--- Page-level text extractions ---
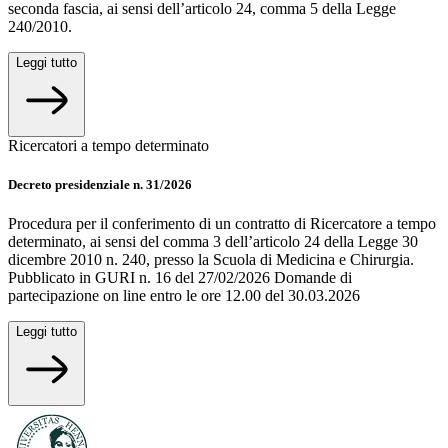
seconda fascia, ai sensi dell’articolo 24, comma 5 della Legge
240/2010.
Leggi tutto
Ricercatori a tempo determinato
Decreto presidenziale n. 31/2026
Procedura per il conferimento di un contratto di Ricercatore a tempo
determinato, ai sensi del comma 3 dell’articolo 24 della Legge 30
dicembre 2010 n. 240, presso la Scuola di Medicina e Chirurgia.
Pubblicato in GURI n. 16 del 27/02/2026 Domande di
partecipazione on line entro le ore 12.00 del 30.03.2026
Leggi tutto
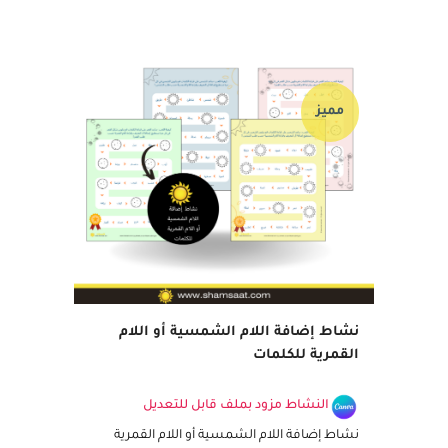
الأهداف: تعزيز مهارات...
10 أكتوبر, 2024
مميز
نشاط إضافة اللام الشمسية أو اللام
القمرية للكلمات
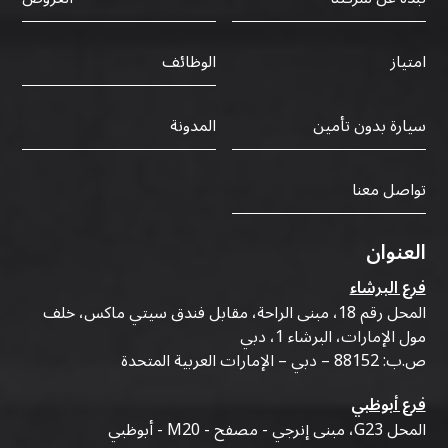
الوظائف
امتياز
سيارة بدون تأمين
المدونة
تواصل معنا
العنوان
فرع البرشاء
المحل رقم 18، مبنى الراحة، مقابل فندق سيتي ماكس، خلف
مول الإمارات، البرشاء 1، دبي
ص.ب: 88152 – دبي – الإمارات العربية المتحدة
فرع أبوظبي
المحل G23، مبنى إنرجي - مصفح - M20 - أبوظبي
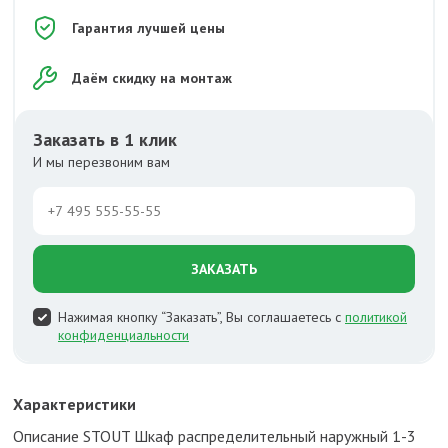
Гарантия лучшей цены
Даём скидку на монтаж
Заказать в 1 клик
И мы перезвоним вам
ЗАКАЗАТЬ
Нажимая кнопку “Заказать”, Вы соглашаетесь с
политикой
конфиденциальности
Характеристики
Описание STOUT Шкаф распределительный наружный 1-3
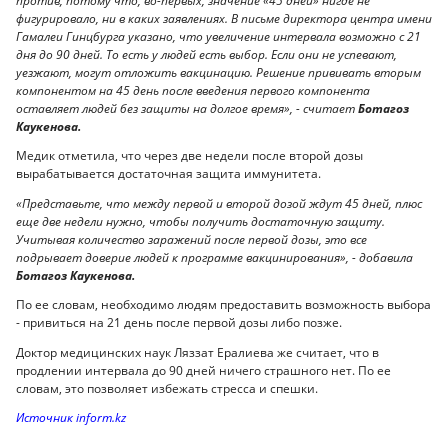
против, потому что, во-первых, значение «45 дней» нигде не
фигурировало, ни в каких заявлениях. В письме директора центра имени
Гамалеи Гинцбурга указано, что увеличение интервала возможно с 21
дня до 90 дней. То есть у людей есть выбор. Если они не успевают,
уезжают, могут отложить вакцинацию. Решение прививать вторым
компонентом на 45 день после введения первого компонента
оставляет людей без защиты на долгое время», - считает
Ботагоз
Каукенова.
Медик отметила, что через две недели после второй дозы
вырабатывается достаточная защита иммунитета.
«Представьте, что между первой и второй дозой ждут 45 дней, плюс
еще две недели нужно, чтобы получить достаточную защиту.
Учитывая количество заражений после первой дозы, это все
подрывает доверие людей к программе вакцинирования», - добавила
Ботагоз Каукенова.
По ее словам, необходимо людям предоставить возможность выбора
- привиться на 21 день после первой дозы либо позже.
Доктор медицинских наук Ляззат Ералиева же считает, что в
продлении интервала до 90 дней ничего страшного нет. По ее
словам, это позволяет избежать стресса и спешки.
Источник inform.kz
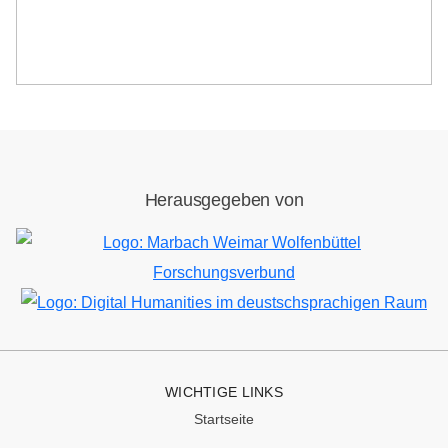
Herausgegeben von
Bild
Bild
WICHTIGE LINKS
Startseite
* * *
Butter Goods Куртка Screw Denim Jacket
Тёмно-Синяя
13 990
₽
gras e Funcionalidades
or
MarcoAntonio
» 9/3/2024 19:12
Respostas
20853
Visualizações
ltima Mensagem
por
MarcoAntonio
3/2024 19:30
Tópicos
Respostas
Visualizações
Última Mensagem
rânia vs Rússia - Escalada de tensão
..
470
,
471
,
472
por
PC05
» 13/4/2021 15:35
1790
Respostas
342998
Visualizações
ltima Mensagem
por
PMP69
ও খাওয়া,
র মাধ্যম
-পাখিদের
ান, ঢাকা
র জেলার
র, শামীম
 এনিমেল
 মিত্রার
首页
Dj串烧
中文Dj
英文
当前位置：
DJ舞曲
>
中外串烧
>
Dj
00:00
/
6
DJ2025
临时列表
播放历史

--- PROBLEM TO SOLVE ---
Every line in the data that holds the string "tempo" should be returned.

--- RESULT OF THE TASK ---
Ricercatori a tempo determinato
Procedura per il conferimento di un contratto di Ricercatore a tempo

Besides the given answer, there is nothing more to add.